Chronic kidney disease (CKD) is mostly linked to advancing years as the population ages. It frequently co-occurs with other illnesses. As a result, an increasing number of older people are dealing with chronic kidney disease in addition to their other chronic illnesses and the issues that come with being older in general. Therefore, while thinking about management and interventions, the quality of life must be a significant outcome.
Kidney failure is characterised by a particularly low level of kidney function. One treatment for kidney failure is to receive a kidney transplant. Despite a twofold increase in organ donation over the previous two decades, there are still over 92,000 patients on the national transplant list who need a kidney. Dialysis is another option for treating many older adults with renal failure; but, for others, the thought of it might be terrifying. However, recent studies indicate that beginning dialysis can enhance an older person's quality of life.
Old Age and Dialysis
Older people who develop kidney failure may need to receive dialysis therapy. Kidney replacement therapy, also known as dialysis, is the process of removing extra waste from the blood. An elderly person's kidney failure prognosis without kidney dialysis in Kolkata is impossible to predict and depends on several variables, such as other underlying conditions. Because of this, it's crucial to seek the advice of medical specialists and close family members before starting or, potentially, stopping dialysis.
Dialysis is a time-consuming process that requires numerous treatments per week (often three). It takes several hours to sit still and be connected to a dialysis machine for each session. Additionally, getting to and from the dialysis facility and home necessitates transportation. For some elderly people, the risks or time required for travel and treatment may outweigh the benefits in terms of quality of life.
All types of dialysis, like all medical procedures, have potential side effects that can be compared so that patients can choose where their personal risk/benefit ratio lies. However, the third option—going without dialysis—is nearly always associated with a lower life span.
Quality of Life among Older People after Dialysis
Older people receiving dialysis differ from their younger counterparts in significant ways. For instance, older people receiving dialysis have a higher prevalence of geriatric syndromes such as frailty, functional impairment, and cognitive impairment and tend to have more chronic conditions than their younger counterparts. They also have a higher symptom burden, are less likely to be employed, have shorter life expectancies, and are more likely to have these conditions. These variations do not affect the psychometric qualities of older people.
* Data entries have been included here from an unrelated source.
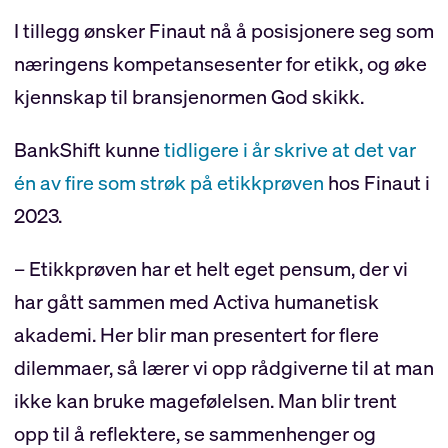
I tillegg ønsker Finaut nå å posisjonere seg som
næringens kompetansesenter for etikk, og øke
kjennskap til bransjenormen God skikk.
BankShift kunne
tidligere i år skrive at det var
én av fire som strøk på etikkprøven
hos Finaut i
2023.
– Etikkprøven har et helt eget pensum, der vi
har gått sammen med Activa humanetisk
akademi. Her blir man presentert for flere
dilemmaer, så lærer vi opp rådgiverne til at man
ikke kan bruke magefølelsen. Man blir trent
opp til å reflektere, se sammenhenger og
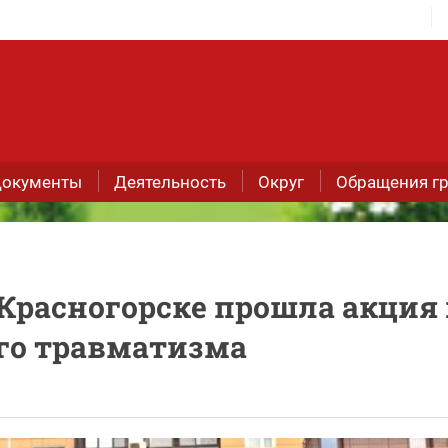
окументы
Деятельность
Округ
Обращения г
 Красногорске прошла акция
го травматизма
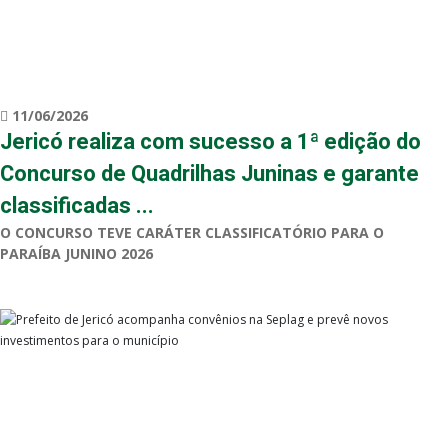
11/06/2026
Jericó realiza com sucesso a 1ª edição do
Concurso de Quadrilhas Juninas e garante
classificadas ...
O CONCURSO TEVE CARÁTER CLASSIFICATÓRIO PARA O
PARAÍBA JUNINO 2026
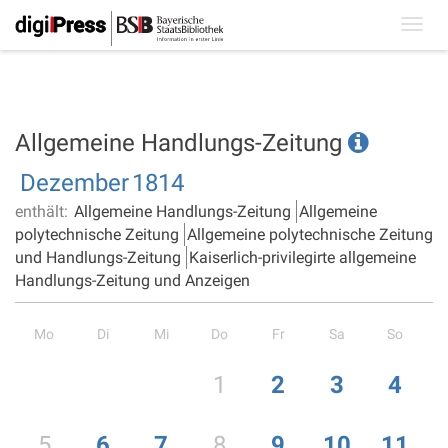
Toggl
navig
Allgemeine Handlungs-Zeitung
Dezember
1814
enthält:
Allgemeine Handlungs-Zeitung
Allgemeine
polytechnische Zeitung
Allgemeine polytechnische Zeitung
und Handlungs-Zeitung
Kaiserlich-privilegirte allgemeine
Handlungs-Zeitung und Anzeigen
Mo
Di
Mi
Do
Fr
Sa
So
1
2
3
4
5
6
7
8
9
10
11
To know more, consult with the best kidney specialist in Salt Lake Kolkata.
How Dialysis can Improve the Quality of Life for Older Adults?
The elderly's life expectancy on kidney dialysis is influenced by their underlying health issues and how well they adhere to their treatment schedule. Although many people use dialysis for 20 or 30 years, the typical life expectancy is only 5 to 10 years.
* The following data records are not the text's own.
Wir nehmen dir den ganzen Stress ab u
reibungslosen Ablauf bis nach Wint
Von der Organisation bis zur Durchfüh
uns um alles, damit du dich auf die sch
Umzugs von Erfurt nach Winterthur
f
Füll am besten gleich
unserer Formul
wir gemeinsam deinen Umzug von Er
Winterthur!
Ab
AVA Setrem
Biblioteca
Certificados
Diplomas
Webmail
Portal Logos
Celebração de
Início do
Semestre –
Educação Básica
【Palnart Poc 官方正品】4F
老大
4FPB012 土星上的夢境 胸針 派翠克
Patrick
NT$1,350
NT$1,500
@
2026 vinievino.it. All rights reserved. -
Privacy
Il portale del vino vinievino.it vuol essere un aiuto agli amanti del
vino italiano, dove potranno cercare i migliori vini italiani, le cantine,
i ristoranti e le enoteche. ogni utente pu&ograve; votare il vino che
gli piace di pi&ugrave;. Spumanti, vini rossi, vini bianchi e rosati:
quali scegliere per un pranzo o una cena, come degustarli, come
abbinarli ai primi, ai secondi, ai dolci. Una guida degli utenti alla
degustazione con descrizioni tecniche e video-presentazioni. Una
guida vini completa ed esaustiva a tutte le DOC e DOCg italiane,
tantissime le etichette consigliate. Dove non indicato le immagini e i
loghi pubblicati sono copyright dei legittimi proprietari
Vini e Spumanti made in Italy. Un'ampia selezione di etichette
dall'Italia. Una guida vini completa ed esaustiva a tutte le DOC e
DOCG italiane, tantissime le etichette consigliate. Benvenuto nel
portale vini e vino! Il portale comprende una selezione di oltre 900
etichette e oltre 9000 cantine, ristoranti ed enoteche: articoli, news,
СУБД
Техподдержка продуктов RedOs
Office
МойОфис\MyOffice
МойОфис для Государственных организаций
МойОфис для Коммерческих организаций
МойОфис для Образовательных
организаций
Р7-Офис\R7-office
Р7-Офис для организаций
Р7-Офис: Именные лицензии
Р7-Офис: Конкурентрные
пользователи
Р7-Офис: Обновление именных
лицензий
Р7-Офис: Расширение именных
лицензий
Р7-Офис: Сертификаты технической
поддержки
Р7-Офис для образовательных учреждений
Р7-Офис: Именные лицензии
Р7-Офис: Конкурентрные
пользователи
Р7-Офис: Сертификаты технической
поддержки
In the year preceding dialysis, older people with advanced chronic kidney disease experienced a decline in their mental and physical well-being. However, after dialysis began, the decline in their condition stabilised. Many older people with kidney failure are concerned that kidney dialysis may reduce their quality of life even though it may lengthen their physical lives. Dialysis may not only prolong life for older people but also enhance their physical and mental health.
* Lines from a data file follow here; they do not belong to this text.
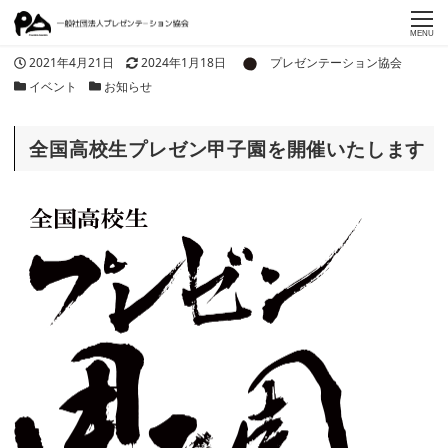
MENU
著者
投稿日
更新日
2021年4月21日
2024年1月18日
プレゼンテーション協会
カテゴリー
カテゴリー
イベント
お知らせ
全国高校生プレゼン甲子園を開催いたします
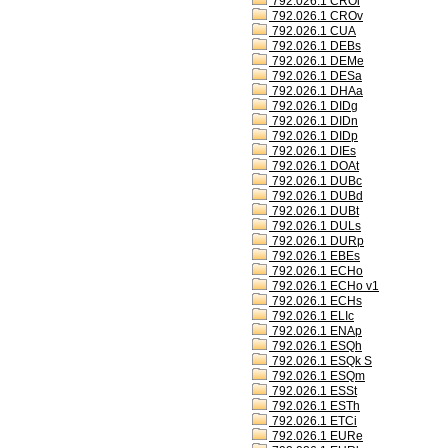
792.026.1 CROl
792.026.1 CROv
792.026.1 CUA
792.026.1 DEBs
792.026.1 DEMe
792.026.1 DESa
792.026.1 DHAa
792.026.1 DIDg
792.026.1 DIDn
792.026.1 DIDp
792.026.1 DIEs
792.026.1 DOAt
792.026.1 DUBc
792.026.1 DUBd
792.026.1 DUBt
792.026.1 DULs
792.026.1 DURp
792.026.1 EBEs
792.026.1 ECHo
792.026.1 ECHo v1
792.026.1 ECHs
792.026.1 ELIc
792.026.1 ENAp
792.026.1 ESQh
792.026.1 ESQk S
792.026.1 ESQm
792.026.1 ESSt
792.026.1 ESTh
792.026.1 ETCi
792.026.1 EURe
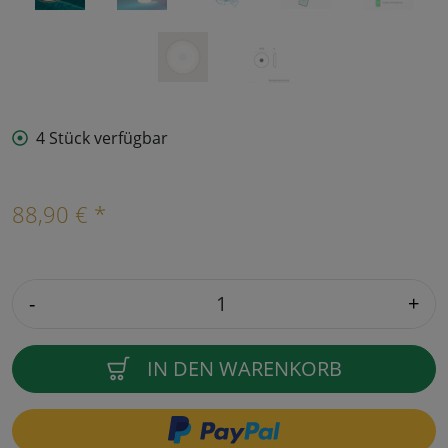
4 Stück verfügbar
88,90 € *
-
+
IN DEN WARENKORB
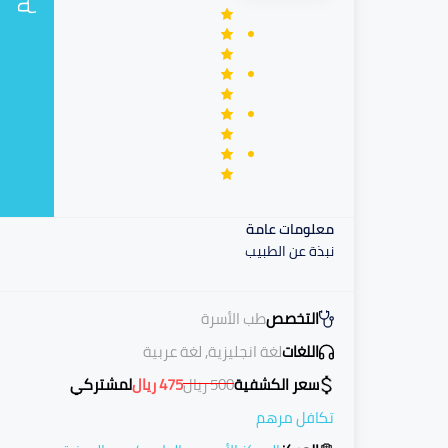
معلومات عامة
نبذة عن الطبيب
التخصص
طب الأسرة
اللغات
لغة انجليزية, لغة عربية
سعر الكشفية
500
ريال
475
ريال
لمشتركي
تكافل مرهم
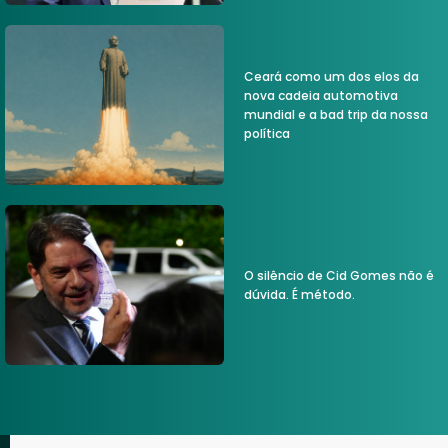
Ceará como um dos elos da
nova cadeia automotiva
mundial e a bad trip da nossa
política
O silêncio de Cid Gomes não é
dúvida. É método.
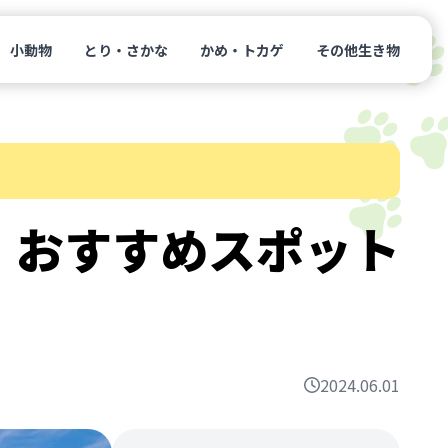
小動物
とり・さかな
かめ・トカゲ
その他生き物
！おすすめスポット
2024.06.01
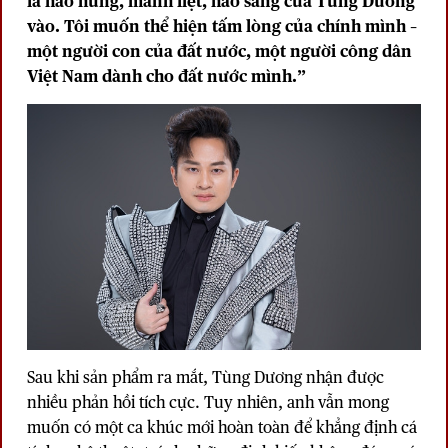
là hào hùng, mãnh liệt, hào sảng của Tùng Dương
vào. Tôi muốn thể hiện tấm lòng của chính mình –
một người con của đất nước, một người công dân
Việt Nam dành cho đất nước mình.”
Sau khi sản phẩm ra mắt,
Tùng Dương
nhận được
nhiều phản hồi tích cực. Tuy nhiên, anh vẫn mong
muốn có một ca khúc mới hoàn toàn để khẳng định cá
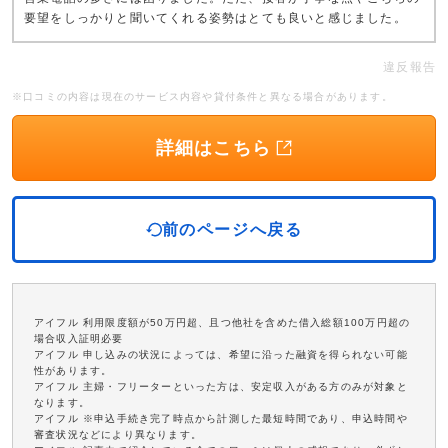
要望をしっかりと聞いてくれる姿勢はとても良いと感じました。
違反報告
※口コミの内容は現在のサービス内容や貸付条件と異なる場合があります。
詳細はこちら
前のページへ戻る
アイフル 利用限度額が50万円超、且つ他社を含めた借入総額100万円超の
場合収入証明必要
アイフル 申し込みの状況によっては、希望に沿った融資を得られない可能
性があります。
アイフル 主婦・フリーターといった方は、安定収入がある方のみが対象と
なります。
アイフル ※申込手続き完了時点から計測した最短時間であり、申込時間や
審査状況などにより異なります。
When thinking about management and interventions, the quality of life must be a major consideration. It is recommended to adhere to the referral guidelines for renal clinics to prevent pointless outpatient appointments and tests. Dialysis should be discussed with patients and their families openly and honestly, taking into account its influence on lifestyle.
There might not be a difference in survival rates between dialysis users and those receiving conservative therapy for frail patients. Instead of standard hospital hemodialysis, home therapy is now a possibility thanks to the development of assisted peritoneal dialysis. Measures of the standard and efficacy of care for elderly patients with chronic kidney disease should move away from strictly medical goals and incorporate patient outcomes.